Hierarchy is a property of self-organizing systems.

A system is “a network of interdependent components that work together to try to accomplish a common aim.” – W. Edward Deming.

A subsystem is a collection of elements with a smaller aim inside a larger system. The sybsystems always work to support the needs of the larger system; if the sybsystem instead optimizes for its own best interest, the whole system can fail.

A system is self-organizing if it has the ability to make itself more complex, by diversifying, adapting, and improving itself. As systems self-organize and their complexity increases, they tend to generate hierarchy – an arrangement of systems and subsystems. In a stable, resilient and efficient system, sybsystems can largely take care of themselves, regulate themselves, and serve the needs of the larger system, while the larger system coordinates between subsystems and helps them perform better. Hierarchy minimizes the costs of coordination and reduces the amount of information that any given part of the system has to keep track of, preventing information overload. Information transfer and relationships withing a sybsystem are more more dense and have fewer delays than information transfer or relationshions between subsystems.

A manager’s job is to coordinate between teams and help their team perform better.

Software product development organizations are socio-technical systems, but the separation between “socio/people” and “technical/engineering” is never clean.

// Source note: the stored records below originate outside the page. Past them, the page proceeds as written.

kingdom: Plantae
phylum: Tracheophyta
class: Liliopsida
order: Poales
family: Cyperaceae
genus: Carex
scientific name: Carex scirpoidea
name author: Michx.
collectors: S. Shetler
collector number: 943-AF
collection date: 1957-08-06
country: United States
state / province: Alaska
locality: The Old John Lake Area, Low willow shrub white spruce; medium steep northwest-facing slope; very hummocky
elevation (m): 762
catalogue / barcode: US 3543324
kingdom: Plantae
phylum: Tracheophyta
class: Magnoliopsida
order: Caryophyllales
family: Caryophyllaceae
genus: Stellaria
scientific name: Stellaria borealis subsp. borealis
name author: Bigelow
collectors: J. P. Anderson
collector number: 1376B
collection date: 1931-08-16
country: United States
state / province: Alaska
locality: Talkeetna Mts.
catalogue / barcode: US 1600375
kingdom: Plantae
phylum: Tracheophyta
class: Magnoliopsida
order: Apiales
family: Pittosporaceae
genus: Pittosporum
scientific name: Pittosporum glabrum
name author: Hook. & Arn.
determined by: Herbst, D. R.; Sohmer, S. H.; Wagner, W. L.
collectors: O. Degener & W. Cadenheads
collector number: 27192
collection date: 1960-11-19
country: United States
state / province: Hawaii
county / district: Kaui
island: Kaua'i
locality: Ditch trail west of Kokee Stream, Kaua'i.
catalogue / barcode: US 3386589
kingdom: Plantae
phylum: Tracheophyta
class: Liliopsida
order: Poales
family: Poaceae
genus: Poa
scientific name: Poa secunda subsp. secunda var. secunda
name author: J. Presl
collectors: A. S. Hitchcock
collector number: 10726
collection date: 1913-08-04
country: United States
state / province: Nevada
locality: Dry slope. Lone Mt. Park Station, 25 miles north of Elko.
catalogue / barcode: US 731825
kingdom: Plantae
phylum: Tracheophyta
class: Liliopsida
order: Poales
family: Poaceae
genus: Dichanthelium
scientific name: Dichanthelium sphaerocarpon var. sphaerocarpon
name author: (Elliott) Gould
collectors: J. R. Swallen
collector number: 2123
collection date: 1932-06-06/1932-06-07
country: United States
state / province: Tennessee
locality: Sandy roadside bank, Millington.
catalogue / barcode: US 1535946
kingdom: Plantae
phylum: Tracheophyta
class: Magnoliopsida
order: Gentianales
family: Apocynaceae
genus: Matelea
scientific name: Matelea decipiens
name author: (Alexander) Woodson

Need for “glue work”.

Tasks that need to be done by any functional engineering org besides writing code:

  • Recruiting: networking, interviewing, writing job descriptions and career ladders.
  • Project management: managing stakeholders, prioritizing backlog, estimating size and scope.
  • Running team meetings: 1x1s (growth feedback), retrospectives, writing reviews, representing the teams’s needs.
  • Architecture, code reviews, capturing DORA and productivity metrics, managing burnout.

Engineering managers are a useful abstraction.

One of the primary benefits of hierarchy is to reduce information overload. Engineering labor takes concentration and focus. Context switching is expensive. Management labor consist of context switching every hour or so, and being available for interruptions throughtout the day. Engineering calendar and management calendar do not coexist well.

It isn’t up to managers to do all the glue work, but it is a manager’s job to make sure that everything that needs to get done, does gets done (requires providing necessary resources to people who do the actual work).

An engineer is responsible for the software she develops, deploys, and maintains. A manager is responsible for her team and the organization as a whole.

In natural hierarchies, we look up for purpose and down for function. The above makes a complicated argument for why we need engineering managers.

The simpler argument is that most engineering orgs have engineering managers. It is something that many smart people had to spend considerable time thinking about. It may sound “boring”, but actually it is like with “choosing boring technology” which means “the capabilities and failure conditions are well understood”.

When there is no explicit structure or hierarchy, the result is not freedom and egalitarianism (see The Tyranny of Structureless). Such orgs tend to be chaotic, fragile and frustrating.

No EMs because of management overhead (because managers are not supposed to do tech work) is a flawed argument. Mostly because “productivity” does not equate “lines of code”.